Job Sources¶

Job source can be from one of the following sources:

Upload file¶

upload file: The data lineage will be generated from your sql meta file(DDL file for an example). You can upload multiple sql files by compressing them into one zip file and upload the zip file. You can also upload the DDL file or the json result generated by Ingester in the zip file to resolve the ambiguities(Check here for more details about the ambiguity in the data lineage).

Check our Ingester tool if you would like to take this approach but don't have any compatible sql metadata file.

Read more about the setting section here.

Note: The uploaded file must be less than 200MB.

From database¶

from database: SQLFLow is able to directly read information from the database server and analyze your data lineage. Connection information is required in this mode.

Read more about the setting section here.

The schemas should be in full path. In Oracle, schema name is same as DB name so only give schema name is good for Oracle. Read more about the advanced section here.

Upload file + database metadata¶

upload file + database metadata: Use the above two methods to create the Job together. The database metadata will be used to resolve the ambiguities in the uploaded file (Check here for more details about the ambiguity in the data lineage). Queries in the database metadata will not be analyzed because the main purpose of using database metadata is eliminating the ambiguity in this scenario.

Read more about the setting section here.

Read more about the advanced section here.

Note: The uploaded file must be less than 200MB

Dbt¶

dbt: Read data lineage from your dbt. dbt is an ETL tool for data transformation. Data lineage can be retrieved from dbt data.

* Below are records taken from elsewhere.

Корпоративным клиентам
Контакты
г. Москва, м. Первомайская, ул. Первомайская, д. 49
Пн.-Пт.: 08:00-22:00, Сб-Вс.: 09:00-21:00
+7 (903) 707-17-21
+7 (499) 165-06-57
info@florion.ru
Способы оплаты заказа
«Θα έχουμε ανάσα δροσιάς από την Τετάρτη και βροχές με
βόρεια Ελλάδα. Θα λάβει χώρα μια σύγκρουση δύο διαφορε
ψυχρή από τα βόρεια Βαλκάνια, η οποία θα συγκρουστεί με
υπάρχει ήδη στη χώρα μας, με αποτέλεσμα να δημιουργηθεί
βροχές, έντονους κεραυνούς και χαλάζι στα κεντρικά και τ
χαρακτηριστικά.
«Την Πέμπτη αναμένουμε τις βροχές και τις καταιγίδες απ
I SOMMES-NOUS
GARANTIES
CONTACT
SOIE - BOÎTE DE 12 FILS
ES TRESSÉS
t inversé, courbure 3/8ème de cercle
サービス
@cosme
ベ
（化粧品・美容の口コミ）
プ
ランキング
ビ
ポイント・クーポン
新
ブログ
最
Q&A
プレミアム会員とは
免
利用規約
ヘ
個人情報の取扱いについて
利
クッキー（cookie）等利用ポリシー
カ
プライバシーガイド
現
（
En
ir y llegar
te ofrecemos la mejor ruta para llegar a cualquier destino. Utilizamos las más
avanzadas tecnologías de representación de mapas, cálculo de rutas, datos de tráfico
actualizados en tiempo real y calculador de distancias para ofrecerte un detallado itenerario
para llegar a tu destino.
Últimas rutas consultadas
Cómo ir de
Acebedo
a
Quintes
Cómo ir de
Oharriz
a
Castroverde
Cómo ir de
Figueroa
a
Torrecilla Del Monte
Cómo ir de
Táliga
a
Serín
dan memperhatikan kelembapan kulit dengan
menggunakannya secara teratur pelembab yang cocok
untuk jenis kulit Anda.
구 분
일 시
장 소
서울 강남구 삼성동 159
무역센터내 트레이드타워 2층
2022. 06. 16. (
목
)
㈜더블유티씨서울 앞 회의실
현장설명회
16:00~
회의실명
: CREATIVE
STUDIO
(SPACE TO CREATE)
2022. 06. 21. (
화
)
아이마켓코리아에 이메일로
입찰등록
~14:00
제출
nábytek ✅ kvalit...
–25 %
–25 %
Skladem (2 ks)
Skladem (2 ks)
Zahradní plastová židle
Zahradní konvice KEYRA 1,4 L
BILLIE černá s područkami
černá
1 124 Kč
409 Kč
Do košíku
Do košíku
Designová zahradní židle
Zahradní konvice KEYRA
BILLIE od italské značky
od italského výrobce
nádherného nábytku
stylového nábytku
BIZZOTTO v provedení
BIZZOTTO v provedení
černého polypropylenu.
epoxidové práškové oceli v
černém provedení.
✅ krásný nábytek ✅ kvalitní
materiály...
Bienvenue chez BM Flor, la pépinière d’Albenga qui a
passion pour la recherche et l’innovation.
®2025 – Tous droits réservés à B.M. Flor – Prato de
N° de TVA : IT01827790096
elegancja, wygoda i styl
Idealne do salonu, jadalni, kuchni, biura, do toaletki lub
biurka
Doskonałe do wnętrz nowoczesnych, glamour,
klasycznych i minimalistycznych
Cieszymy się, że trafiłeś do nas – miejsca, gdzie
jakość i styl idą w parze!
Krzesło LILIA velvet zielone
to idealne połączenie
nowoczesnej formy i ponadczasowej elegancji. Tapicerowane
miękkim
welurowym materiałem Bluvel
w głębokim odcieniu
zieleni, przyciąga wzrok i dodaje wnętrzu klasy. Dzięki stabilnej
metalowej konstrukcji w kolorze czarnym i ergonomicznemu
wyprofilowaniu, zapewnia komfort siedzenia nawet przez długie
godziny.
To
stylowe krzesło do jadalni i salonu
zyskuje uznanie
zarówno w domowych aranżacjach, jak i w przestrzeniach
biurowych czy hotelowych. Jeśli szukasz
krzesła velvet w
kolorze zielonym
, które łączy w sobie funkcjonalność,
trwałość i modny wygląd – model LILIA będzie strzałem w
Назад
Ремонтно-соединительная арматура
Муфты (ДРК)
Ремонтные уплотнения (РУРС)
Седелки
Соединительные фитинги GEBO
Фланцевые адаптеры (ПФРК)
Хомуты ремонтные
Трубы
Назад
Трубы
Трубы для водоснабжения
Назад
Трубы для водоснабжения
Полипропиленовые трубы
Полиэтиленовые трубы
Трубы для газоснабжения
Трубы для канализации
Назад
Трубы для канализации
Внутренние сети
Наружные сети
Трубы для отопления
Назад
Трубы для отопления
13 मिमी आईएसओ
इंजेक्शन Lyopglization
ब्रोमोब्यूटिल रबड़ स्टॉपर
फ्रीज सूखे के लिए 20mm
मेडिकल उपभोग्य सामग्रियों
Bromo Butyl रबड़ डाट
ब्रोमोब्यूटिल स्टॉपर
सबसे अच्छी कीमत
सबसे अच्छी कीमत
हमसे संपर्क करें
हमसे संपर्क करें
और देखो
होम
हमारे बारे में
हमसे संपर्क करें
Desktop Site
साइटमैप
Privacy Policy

The manifest.json and the catalog.json will be required. Both files can be found under the target folder of your dbt tranformation project.

RedShift log¶

redshift log: Read from your redshift log. Amazon Redshift is a cloud data warehouse. You should give your redshift log and the file should be in .gz or .zip format. You may compress multiple .gz files into one .zip file and folder nesting structure is supported in the .zip file. You can also give your database's metadata.json as a supplementary source.

Snowflake query history¶

snowflake query history: Read from your snowflake query history. Snowflake is a SaaS platform database. We can get the data lineage from your snowflake query history. However, the query history continues to grow with the use of the database so it would be better to check your query history data regularly. You can use enableQueryHistory flag to choose werther fetch from the query history.

enableQueryHistory: Fetch SQL queries from the query history if set to true.

blockOfTimeInMinutes: When enableQueryHistoryis set to true, the interval at which the SQL query was extracted in the query History. Default is 30 mins.

queryHistorySqlType: Specify what's kind of SQL statements need to be sent to the SQLFlow for furhter processing after fetch the queries from the Snowflake query history. If queryHistorySqlType is specified, will only pickup those SQL statement type and send it the SQLFlow for furhter processing. This can be useful when you only need to discover lineage from a specific type of SQL statements. If queryHistorySqlType is empty, all queries fetched from the query history will be sent to the SQLFlow server.

excludedHistoryDbsSchemas: List of databases and schemas to exclude from extraction, separated by commas database1.schema1,database2.

duplicateQueryHistory: Whether filter out the duplicate query history.

snowflakeDefaultRole: The role when connecting the snowflake database. You must define a role that has access to the SNOWFLAKE database and assign WAREHOUSE permission to this role.